Material configuration changes along the transition pathway

The transition pathways is described by the PES and a reaction coordinate. The reaction coordinate is a chemistry terminology to describe the configuration change of the materials.

The main motivation for metamodel is the acceleration in high-dimensional space. By imposing many thresholds, DFT calculations can be replaced by a kriging metamodel if there is sufficient amount of data. Later on, the searching algorithm switches back to DFT calculations to feed more data and recalibrate itself. This fed-forward scheme is quite popular in machine learning. Kriging, also known as Gaussian process regression, is more well known in design optimization community than others. The technique was first invented for geostatistics purposes, but later on become widely used due to its rigorous mathematical foundation.

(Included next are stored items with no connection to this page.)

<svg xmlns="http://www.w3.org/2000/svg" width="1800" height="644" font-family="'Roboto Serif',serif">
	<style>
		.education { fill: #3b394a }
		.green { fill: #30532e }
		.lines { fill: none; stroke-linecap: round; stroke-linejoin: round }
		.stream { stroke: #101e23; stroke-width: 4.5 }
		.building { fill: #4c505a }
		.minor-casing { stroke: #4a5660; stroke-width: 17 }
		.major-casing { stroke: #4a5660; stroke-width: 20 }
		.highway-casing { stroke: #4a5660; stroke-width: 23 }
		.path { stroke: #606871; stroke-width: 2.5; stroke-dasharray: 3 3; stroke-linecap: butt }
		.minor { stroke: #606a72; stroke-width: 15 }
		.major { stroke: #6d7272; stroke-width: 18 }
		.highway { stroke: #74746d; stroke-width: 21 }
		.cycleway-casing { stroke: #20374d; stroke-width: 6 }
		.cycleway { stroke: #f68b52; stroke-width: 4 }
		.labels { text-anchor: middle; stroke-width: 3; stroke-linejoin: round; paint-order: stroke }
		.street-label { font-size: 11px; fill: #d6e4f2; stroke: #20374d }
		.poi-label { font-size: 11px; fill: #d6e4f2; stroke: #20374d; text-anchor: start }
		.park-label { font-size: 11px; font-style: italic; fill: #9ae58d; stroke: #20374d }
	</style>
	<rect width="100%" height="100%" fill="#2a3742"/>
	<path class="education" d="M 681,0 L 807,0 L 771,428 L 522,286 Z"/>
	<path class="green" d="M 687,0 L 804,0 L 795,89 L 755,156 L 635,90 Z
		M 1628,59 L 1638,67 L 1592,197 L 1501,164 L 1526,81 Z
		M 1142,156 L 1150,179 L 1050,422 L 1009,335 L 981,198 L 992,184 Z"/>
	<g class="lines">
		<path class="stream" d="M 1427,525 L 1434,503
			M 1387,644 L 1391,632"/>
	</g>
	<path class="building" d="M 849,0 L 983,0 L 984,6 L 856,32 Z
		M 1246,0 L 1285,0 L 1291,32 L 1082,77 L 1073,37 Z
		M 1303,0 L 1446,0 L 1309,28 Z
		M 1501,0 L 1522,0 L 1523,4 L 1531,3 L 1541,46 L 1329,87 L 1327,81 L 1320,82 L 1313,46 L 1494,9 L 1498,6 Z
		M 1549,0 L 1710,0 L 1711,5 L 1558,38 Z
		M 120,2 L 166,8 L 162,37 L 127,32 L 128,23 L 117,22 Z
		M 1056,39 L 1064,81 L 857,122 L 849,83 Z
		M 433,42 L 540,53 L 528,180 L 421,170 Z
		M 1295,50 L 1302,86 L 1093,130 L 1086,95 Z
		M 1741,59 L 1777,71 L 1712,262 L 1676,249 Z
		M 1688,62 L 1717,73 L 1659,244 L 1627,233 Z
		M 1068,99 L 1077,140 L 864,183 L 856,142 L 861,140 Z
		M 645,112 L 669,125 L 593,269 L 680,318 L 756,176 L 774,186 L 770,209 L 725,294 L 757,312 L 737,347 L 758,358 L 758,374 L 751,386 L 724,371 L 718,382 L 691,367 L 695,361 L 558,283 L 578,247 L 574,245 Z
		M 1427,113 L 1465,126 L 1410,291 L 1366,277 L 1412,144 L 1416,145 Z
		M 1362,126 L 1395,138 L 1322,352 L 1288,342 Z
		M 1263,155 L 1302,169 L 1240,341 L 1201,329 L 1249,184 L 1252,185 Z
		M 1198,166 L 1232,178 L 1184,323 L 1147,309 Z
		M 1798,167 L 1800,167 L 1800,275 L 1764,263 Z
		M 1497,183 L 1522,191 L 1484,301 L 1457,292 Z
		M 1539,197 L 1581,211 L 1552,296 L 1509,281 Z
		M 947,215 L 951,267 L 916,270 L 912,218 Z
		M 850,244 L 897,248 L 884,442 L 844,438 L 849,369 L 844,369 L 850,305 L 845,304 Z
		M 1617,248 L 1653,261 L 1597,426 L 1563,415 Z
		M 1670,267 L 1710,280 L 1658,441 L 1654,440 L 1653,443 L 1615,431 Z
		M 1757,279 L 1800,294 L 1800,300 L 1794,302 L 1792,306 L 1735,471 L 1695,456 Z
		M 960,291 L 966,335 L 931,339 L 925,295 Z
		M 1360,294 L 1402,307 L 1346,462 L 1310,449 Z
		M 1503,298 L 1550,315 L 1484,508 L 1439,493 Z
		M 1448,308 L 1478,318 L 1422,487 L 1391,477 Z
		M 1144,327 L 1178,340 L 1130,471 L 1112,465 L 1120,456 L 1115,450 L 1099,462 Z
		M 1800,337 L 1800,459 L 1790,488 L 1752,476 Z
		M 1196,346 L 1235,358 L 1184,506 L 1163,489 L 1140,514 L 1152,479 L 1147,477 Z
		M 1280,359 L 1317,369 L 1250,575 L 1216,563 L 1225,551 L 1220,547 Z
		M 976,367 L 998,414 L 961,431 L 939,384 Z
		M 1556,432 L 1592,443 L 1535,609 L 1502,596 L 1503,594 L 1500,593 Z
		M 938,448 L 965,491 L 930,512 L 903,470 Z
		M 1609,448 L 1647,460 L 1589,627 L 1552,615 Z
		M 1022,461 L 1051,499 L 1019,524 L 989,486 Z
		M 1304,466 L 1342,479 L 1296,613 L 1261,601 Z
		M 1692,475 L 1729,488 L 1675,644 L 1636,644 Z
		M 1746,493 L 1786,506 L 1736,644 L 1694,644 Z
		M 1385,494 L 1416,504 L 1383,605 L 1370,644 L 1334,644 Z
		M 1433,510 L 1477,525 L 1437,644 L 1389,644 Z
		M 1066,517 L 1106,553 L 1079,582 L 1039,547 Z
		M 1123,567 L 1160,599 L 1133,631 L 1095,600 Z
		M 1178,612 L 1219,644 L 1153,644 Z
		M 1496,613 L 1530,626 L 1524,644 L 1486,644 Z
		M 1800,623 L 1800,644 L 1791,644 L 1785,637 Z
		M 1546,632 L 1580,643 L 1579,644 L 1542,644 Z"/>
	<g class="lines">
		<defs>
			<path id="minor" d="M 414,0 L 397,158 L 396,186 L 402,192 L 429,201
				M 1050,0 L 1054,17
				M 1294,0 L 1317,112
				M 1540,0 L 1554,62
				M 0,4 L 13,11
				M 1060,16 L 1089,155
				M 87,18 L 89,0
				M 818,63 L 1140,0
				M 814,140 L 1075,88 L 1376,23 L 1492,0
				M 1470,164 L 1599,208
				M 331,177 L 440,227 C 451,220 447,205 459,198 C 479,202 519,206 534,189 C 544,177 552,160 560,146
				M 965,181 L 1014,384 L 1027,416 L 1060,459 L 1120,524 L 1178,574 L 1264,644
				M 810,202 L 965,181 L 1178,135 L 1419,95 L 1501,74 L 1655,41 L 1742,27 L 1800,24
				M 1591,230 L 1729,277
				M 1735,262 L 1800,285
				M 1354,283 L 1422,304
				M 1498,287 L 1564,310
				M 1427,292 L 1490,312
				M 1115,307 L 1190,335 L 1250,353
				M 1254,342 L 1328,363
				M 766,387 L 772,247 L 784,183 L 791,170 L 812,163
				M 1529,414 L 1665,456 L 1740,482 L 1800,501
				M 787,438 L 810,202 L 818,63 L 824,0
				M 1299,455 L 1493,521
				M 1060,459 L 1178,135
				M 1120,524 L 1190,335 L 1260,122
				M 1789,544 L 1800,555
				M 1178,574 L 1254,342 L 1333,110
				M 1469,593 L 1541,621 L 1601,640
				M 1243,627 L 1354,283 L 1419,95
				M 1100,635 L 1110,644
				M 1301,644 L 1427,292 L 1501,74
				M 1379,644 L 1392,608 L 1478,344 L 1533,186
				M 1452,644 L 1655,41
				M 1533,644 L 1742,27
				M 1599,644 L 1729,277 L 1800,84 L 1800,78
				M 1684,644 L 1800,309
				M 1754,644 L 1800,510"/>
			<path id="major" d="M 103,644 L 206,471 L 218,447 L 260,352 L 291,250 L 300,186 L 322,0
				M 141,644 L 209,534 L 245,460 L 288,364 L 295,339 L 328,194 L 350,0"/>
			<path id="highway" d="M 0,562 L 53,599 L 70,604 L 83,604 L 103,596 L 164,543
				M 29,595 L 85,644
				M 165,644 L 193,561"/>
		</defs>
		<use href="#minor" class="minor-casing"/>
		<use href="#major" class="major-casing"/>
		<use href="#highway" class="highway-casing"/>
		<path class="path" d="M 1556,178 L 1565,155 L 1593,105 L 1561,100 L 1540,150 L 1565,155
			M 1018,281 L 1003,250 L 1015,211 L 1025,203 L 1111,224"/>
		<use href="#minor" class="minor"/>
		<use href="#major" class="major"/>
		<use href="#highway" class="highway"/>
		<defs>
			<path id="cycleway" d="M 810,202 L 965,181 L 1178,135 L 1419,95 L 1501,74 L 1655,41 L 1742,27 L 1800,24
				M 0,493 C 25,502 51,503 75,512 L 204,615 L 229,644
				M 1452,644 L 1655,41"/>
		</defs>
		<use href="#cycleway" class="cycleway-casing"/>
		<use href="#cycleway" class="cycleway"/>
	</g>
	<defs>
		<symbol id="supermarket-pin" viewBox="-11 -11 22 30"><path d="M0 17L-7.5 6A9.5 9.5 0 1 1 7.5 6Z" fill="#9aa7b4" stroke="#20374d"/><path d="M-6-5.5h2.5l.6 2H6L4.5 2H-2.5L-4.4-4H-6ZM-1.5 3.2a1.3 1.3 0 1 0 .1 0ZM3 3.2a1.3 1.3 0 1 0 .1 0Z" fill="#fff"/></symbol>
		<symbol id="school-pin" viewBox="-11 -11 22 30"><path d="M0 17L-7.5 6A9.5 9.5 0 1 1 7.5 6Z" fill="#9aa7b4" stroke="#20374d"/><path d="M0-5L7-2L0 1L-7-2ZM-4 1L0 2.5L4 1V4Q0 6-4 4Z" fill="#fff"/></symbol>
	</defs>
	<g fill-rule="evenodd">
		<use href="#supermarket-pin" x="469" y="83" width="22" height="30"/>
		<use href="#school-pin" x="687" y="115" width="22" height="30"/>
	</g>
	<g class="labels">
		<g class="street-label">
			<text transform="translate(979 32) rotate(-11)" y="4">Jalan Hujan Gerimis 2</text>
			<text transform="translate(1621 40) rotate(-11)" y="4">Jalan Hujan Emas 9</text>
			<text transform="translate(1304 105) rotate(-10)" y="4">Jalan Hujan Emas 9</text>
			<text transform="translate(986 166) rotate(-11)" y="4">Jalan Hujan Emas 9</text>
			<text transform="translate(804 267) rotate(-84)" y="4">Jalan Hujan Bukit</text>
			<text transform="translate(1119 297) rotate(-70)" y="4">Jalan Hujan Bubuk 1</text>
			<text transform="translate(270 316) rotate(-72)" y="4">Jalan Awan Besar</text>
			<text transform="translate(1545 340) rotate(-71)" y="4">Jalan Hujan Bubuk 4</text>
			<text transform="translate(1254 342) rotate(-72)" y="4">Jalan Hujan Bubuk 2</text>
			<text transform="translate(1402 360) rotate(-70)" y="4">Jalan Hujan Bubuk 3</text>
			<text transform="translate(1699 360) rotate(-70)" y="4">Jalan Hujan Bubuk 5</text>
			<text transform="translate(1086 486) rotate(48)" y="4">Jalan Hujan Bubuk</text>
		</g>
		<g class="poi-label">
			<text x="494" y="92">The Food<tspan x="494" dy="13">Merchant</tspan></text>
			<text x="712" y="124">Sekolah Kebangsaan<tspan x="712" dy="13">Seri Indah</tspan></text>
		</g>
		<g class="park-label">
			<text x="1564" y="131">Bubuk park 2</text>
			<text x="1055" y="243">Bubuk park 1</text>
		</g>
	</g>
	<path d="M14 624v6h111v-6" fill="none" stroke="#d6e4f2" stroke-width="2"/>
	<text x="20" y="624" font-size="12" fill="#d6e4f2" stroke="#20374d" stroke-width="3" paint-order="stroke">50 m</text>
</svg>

**The breakdown of classical approach in Big Data**

Like any approach, metamodel also has its Achilles heel. The bottleneck of kriging is its expensive computation of inverse covariance matrix. We had a classical kriging metamodel to support the searching algorithm running on PACE for 19 days before breaking down at 207GB of physical memory. The cause of the issue is 9579 data points, which correspond to 9579 $$\times$$ 9579 covariance matrix. Computing the inverse of this matrix requires $$10^{12}$$, 1 tetraFLOP, which is not trivial.

Forensic scene of a failing expensive numerical experiment.

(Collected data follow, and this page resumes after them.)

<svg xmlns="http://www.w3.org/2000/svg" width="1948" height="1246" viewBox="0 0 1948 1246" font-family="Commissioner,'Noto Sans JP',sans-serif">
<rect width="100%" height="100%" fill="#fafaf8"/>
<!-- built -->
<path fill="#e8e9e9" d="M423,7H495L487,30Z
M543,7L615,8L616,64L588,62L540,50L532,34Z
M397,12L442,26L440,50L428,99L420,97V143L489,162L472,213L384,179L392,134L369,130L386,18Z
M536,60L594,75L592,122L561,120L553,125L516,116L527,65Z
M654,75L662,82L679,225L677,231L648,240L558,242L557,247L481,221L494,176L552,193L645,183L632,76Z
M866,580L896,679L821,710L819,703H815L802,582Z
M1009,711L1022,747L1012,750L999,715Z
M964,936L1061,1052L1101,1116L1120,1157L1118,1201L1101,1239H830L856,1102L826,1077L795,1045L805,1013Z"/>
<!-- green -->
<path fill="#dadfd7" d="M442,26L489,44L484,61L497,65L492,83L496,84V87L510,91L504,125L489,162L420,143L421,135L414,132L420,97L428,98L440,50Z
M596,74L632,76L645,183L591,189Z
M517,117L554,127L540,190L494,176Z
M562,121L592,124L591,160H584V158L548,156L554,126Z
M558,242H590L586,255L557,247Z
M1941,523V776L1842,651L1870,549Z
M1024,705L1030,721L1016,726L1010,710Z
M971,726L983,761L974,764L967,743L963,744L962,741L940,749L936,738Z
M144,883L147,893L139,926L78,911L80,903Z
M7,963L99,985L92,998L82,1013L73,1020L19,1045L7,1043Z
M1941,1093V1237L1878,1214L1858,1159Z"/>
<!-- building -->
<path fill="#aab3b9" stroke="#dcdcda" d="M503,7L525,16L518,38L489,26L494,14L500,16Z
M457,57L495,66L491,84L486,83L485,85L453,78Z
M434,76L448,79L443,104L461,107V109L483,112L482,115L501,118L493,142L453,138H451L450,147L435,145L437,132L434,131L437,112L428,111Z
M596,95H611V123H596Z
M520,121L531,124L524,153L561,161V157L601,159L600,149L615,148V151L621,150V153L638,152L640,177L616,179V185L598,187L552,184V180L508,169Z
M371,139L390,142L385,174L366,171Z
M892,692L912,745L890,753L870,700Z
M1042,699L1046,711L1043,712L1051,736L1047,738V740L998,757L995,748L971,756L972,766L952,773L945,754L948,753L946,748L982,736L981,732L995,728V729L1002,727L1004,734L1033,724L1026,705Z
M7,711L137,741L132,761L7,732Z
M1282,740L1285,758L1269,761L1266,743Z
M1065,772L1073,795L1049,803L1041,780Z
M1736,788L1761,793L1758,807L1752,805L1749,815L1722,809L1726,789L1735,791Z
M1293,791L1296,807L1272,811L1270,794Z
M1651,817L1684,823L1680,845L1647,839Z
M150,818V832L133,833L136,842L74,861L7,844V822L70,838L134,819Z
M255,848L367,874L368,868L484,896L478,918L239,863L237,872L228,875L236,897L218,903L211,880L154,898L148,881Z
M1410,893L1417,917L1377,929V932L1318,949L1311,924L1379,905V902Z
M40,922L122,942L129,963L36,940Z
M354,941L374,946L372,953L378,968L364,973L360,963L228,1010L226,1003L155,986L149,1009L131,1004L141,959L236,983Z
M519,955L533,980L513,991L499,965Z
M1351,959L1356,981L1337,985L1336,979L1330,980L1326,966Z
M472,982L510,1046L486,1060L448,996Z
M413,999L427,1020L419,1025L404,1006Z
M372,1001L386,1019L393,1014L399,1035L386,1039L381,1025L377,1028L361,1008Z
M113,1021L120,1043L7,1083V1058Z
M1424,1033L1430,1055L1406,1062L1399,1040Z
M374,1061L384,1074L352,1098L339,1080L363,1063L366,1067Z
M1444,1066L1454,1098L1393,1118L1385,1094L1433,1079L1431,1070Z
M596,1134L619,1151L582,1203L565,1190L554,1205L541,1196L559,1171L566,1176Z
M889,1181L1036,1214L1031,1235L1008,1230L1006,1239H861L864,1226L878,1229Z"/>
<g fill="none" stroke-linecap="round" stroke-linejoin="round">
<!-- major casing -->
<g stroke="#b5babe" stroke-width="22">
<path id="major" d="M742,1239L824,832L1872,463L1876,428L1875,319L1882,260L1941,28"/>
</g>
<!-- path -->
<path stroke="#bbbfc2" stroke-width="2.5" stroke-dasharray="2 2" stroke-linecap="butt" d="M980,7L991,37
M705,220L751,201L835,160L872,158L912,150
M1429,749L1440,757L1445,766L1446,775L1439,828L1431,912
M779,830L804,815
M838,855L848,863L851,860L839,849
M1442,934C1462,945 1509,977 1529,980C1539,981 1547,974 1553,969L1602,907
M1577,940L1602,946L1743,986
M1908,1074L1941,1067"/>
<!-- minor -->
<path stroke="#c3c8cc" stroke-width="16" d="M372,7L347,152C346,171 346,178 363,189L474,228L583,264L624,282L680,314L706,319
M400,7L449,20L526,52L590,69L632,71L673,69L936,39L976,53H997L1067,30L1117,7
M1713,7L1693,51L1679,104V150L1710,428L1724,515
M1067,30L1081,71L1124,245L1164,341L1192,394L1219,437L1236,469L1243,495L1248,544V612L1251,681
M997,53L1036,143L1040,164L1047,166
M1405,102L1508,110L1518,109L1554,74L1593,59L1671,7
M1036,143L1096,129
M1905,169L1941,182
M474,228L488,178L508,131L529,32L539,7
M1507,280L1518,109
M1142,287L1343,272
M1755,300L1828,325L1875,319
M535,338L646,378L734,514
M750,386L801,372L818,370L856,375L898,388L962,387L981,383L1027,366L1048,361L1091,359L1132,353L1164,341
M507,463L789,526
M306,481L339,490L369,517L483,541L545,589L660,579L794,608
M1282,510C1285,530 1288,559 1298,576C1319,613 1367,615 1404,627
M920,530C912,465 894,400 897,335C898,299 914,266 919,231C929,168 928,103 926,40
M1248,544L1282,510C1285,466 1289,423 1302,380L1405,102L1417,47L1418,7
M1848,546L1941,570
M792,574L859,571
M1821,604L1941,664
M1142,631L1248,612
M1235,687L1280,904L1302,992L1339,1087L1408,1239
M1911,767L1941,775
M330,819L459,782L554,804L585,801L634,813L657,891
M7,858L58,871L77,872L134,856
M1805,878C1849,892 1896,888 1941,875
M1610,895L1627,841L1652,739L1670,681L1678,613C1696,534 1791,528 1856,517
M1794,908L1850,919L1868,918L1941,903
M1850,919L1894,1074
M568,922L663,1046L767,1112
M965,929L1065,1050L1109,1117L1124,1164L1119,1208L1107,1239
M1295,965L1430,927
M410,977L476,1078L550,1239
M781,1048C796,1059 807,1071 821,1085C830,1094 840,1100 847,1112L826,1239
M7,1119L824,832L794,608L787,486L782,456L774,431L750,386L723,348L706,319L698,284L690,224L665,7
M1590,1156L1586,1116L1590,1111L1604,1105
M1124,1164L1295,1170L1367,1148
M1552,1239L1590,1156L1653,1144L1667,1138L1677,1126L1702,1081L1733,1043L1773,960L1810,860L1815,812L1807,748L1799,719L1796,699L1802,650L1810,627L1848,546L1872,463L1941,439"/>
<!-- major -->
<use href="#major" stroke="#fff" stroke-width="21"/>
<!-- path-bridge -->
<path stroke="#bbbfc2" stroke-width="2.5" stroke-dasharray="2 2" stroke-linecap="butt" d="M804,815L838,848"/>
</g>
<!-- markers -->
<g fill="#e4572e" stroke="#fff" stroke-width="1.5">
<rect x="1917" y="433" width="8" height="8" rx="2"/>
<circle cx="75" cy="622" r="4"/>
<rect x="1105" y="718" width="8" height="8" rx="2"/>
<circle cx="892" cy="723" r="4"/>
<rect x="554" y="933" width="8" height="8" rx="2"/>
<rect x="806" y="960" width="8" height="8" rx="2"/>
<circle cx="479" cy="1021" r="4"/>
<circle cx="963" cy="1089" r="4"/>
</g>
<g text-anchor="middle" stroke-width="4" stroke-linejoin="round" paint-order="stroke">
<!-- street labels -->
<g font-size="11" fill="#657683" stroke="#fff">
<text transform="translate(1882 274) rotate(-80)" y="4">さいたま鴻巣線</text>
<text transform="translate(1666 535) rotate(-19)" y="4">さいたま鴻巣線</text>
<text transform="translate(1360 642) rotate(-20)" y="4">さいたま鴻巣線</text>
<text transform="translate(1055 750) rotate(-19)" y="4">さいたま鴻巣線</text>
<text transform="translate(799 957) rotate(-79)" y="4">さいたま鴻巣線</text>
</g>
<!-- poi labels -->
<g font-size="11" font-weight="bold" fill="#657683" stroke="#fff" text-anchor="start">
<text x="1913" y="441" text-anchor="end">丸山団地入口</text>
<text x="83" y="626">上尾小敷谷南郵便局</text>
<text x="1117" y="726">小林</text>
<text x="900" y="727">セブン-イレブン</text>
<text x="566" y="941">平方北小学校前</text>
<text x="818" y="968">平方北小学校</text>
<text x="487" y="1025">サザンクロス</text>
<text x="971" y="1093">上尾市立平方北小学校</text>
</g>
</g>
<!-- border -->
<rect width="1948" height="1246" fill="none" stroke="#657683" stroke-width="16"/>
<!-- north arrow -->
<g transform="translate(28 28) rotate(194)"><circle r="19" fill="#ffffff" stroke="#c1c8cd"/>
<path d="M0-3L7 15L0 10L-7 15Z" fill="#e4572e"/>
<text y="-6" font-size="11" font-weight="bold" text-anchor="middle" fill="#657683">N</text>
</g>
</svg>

At this point, we are currently working on a cluster kriging approach, where database are broken into finitely many cluster. Since kriging predictor is normal distributed, a weighted average predictor from each cluster would also yield a normally distributed global predictor. A little more about our current stage: Big Data. Big Data is a trending terminology to characterize big data, where high-dimensionality and large sample data set are two main problems. High-dimensionality causes 1) noise accumulation 2) spurious correlations, and 3) incidental homogeneity. The high-dimensionality and large dataset problem together causes 1) high computational cost and 2) algorithmic instability. Big Data problems arise in many fields, such as biostatistics, genomics, social (media) network and engineering. Machine learning, or more simply fed-forward scheme to perform classification/regression is a promising approach toward Big Data. Local Gaussian regression is one of the solutions for our case. This is an ongoing work.